* [BRIEF]: Reproduce every line of the records below verbatim, with no changes.

* [EXTRACTED ENTRIES]:
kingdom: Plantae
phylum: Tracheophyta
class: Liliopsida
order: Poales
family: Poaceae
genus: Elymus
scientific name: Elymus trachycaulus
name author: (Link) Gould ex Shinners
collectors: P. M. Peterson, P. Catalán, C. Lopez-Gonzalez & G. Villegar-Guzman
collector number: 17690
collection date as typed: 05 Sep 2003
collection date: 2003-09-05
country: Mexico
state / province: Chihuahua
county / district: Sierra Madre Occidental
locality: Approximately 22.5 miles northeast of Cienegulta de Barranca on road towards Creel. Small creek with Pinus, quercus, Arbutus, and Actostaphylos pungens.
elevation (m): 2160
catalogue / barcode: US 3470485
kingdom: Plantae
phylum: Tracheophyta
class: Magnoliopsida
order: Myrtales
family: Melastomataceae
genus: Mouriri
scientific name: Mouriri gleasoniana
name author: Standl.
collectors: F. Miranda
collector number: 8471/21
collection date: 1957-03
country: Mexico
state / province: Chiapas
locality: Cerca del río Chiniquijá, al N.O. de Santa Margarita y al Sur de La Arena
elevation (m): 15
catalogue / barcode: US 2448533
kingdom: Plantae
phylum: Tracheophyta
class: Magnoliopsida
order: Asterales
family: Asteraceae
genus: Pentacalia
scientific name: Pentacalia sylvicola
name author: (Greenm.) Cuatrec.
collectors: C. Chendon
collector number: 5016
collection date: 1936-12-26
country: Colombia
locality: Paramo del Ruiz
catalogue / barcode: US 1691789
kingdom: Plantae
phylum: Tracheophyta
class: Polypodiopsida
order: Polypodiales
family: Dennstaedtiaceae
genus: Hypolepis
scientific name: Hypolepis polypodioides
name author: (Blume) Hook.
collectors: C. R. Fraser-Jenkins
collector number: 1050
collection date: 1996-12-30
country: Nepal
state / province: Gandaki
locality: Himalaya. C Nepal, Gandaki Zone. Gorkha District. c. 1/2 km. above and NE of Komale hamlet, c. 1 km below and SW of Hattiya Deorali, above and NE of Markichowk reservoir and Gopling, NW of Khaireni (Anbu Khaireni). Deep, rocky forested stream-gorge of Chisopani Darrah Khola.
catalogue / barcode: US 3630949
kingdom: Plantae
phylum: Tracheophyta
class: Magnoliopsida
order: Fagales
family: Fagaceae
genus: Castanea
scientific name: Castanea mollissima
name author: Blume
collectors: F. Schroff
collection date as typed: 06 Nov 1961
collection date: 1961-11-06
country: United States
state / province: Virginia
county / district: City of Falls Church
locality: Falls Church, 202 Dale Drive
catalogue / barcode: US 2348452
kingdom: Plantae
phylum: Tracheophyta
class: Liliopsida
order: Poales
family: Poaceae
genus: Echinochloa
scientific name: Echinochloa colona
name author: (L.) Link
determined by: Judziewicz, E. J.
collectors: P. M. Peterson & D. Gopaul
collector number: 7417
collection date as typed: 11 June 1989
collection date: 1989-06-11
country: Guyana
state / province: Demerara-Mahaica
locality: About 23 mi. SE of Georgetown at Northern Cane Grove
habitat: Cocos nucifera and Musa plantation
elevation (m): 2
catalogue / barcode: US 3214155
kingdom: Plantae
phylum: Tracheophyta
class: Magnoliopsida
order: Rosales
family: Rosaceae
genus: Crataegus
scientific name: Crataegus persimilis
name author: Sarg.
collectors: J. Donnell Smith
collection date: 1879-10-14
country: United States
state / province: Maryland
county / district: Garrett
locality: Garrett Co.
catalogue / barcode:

* [SOLUTION BELOW]:
kingdom: Plantae
phylum: Tracheophyta
class: Liliopsida
order: Poales
family: Poaceae
genus: Elymus
scientific name: Elymus trachycaulus
name author: (Link) Gould ex Shinners
collectors: P. M. Peterson, P. Catalán, C. Lopez-Gonzalez & G. Villegar-Guzman
collector number: 17690
collection date as typed: 05 Sep 2003
collection date: 2003-09-05
country: Mexico
state / province: Chihuahua
county / district: Sierra Madre Occidental
locality: Approximately 22.5 miles northeast of Cienegulta de Barranca on road towards Creel. Small creek with Pinus, quercus, Arbutus, and Actostaphylos pungens.
elevation (m): 2160
catalogue / barcode: US 3470485
kingdom: Plantae
phylum: Tracheophyta
class: Magnoliopsida
order: Myrtales
family: Melastomataceae
genus: Mouriri
scientific name: Mouriri gleasoniana
name author: Standl.
collectors: F. Miranda
collector number: 8471/21
collection date: 1957-03
country: Mexico
state / province: Chiapas
locality: Cerca del río Chiniquijá, al N.O. de Santa Margarita y al Sur de La Arena
elevation (m): 15
catalogue / barcode: US 2448533
kingdom: Plantae
phylum: Tracheophyta
class: Magnoliopsida
order: Asterales
family: Asteraceae
genus: Pentacalia
scientific name: Pentacalia sylvicola
name author: (Greenm.) Cuatrec.
collectors: C. Chendon
collector number: 5016
collection date: 1936-12-26
country: Colombia
locality: Paramo del Ruiz
catalogue / barcode: US 1691789
kingdom: Plantae
phylum: Tracheophyta
class: Polypodiopsida
order: Polypodiales
family: Dennstaedtiaceae
genus: Hypolepis
scientific name: Hypolepis polypodioides
name author: (Blume) Hook.
collectors: C. R. Fraser-Jenkins
collector number: 1050
collection date: 1996-12-30
country: Nepal
state / province: Gandaki
locality: Himalaya. C Nepal, Gandaki Zone. Gorkha District. c. 1/2 km. above and NE of Komale hamlet, c. 1 km below and SW of Hattiya Deorali, above and NE of Markichowk reservoir and Gopling, NW of Khaireni (Anbu Khaireni). Deep, rocky forested stream-gorge of Chisopani Darrah Khola.
catalogue / barcode: US 3630949
kingdom: Plantae
phylum: Tracheophyta
class: Magnoliopsida
order: Fagales
family: Fagaceae
genus: Castanea
scientific name: Castanea mollissima
name author: Blume
collectors: F. Schroff
collection date as typed: 06 Nov 1961
collection date: 1961-11-06
country: United States
state / province: Virginia
county / district: City of Falls Church
locality: Falls Church, 202 Dale Drive
catalogue / barcode: US 2348452
kingdom: Plantae
phylum: Tracheophyta
class: Liliopsida
order: Poales
family: Poaceae
genus: Echinochloa
scientific name: Echinochloa colona
name author: (L.) Link
determined by: Judziewicz, E. J.
collectors: P. M. Peterson & D. Gopaul
collector number: 7417
collection date as typed: 11 June 1989
collection date: 1989-06-11
country: Guyana
state / province: Demerara-Mahaica
locality: About 23 mi. SE of Georgetown at Northern Cane Grove
habitat: Cocos nucifera and Musa plantation
elevation (m): 2
catalogue / barcode: US 3214155
kingdom: Plantae
phylum: Tracheophyta
class: Magnoliopsida
order: Rosales
family: Rosaceae
genus: Crataegus
scientific name: Crataegus persimilis
name author: Sarg.
collectors: J. Donnell Smith
collection date: 1879-10-14
country: United States
state / province: Maryland
county / district: Garrett
locality: Garrett Co.
catalogue / barcode:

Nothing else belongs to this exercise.